Ultrasound-assisted fabrication of nanoporous CdS films

A new method for fabricating nanoporous CdS films is reported. It involves exposing the CdS solution with ultrasound waves during the process of dip coating. Indium tin oxide (ITO)-coated glass and plastic (commercial transparency) were used as substrates. In each case three different precursors were used for dip coating. The precursors used were CdCl2 and thiourea in one case and CdS nanoparticles prepared by sonochemical and microwave-assisted methods in the other two cases. X-ray diffraction studies performed on these powders show a phase corresponding to cubic CdS. The Field Emission Scanning Electron Microscopy (FE-SEM) images of the films on plastic showed uniform pores with a diameter of 80 nm for all three methods. Optical absorption measurements indicated a blue shift and multiple peaks in the absorption curve. The FE-SEM observations of the films on an ITO/glass substrate indicated a crystalline film with voids. The UV-vis absorption results indicated a blue shift in the absorption with an absorption edge at 435, 380, and 365 nm for CdS films made by solution growth, sonochemical, and microwave routes, respectively. The magnitude of the absorption is dependent on film thickness, and the observed blue shift in the absorption can be explained on the basis of quantum confinement effects.     

Porous alumina templates and nanostructured CdS for thin film solar cell applications

Nanostructured CdS was grown by electrodeposition of cadmium sulfide inside a porous alumina template. Uniform pore size and spacing in the template was achieved when the starting material for the template was aluminum foil. Typical pore size was 45 nm. Nanostructured CdS was also deposited by electrodeposition on indium tin oxide (ITO)-coated glass and by solution growth on ITO-coated glass. Schottky diodes were formed on nanocrystalline CdS and the analysis of their current–voltage characteristics yielded a diode ideality factor (n) of 2.6 and a reverse saturation current density (J_S) of 1.00×10⁻⁵ A/cm². Corresponding values for the Schottky diode on polycrystalline CdS were 3.4 and 1.93×10⁻⁶ A/cm².     

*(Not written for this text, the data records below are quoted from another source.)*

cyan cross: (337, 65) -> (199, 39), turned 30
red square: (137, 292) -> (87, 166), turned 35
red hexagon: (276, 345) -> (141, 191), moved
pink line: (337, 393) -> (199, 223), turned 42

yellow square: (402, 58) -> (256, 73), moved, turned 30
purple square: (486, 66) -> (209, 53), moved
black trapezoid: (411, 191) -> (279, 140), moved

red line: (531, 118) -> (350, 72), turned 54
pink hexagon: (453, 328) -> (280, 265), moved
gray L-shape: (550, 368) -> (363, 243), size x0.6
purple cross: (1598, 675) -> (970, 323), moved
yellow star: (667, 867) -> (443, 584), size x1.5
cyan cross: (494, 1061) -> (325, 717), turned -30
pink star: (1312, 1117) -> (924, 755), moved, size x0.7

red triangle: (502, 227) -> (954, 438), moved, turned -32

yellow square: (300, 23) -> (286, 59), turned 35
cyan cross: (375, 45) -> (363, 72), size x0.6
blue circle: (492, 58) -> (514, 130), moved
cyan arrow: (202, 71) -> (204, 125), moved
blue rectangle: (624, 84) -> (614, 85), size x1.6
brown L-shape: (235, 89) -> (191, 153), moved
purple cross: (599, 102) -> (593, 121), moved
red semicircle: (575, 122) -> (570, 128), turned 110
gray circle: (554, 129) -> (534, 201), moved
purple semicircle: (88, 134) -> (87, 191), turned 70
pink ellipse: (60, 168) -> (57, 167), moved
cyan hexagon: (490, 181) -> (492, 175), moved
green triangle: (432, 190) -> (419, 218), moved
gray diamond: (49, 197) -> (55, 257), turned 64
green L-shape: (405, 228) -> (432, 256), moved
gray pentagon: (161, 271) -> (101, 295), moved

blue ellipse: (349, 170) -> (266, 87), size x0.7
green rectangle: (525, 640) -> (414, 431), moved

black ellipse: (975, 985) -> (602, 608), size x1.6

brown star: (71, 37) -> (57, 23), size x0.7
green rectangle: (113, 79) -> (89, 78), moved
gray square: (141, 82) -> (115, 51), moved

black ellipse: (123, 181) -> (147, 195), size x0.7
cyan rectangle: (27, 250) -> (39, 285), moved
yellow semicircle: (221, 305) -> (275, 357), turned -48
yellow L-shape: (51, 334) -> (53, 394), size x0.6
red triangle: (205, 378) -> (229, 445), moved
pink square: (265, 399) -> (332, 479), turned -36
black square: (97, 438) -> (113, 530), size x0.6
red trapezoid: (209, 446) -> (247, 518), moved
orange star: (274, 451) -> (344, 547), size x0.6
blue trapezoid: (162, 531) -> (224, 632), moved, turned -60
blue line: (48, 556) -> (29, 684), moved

Characteristics of nanocrystalline CdS films fabricated by sonochemical, microwave and solution growth methods for solar cell applications

Nanocrystalline CdS was synthesized by sonochemical and microwave methods. Characterization of nano-CdS was carried out by optical absorption, X-ray diffraction, TEM, SEM and EDX. A hyperbolic band model was used to calculate a shift in energy over that of the band gap of bulk CdS. Colloidal films comprising of nanocrystalline CdS were fabricated by the dip coating method. A comparison of optical absorption of CdS films on indium tin oxide (ITO)/glass by sonochemical and microwave methods was made with solution grown CdS films on ITO/glass. A blue shift in energy level at the nanoscale is demonstrated by optical absorption, and X-ray diffraction of nano-CdS shows a cubic structure. Electron microscopy studies with an FE-SEM and TEM show a particle size of 15 nm and diffraction patterns show a crystalline nature. Overall reduction in optical absorption due to blue shift is expected to result in higher performance, especially in short-circuit currents in CdS/CdTe solar cells.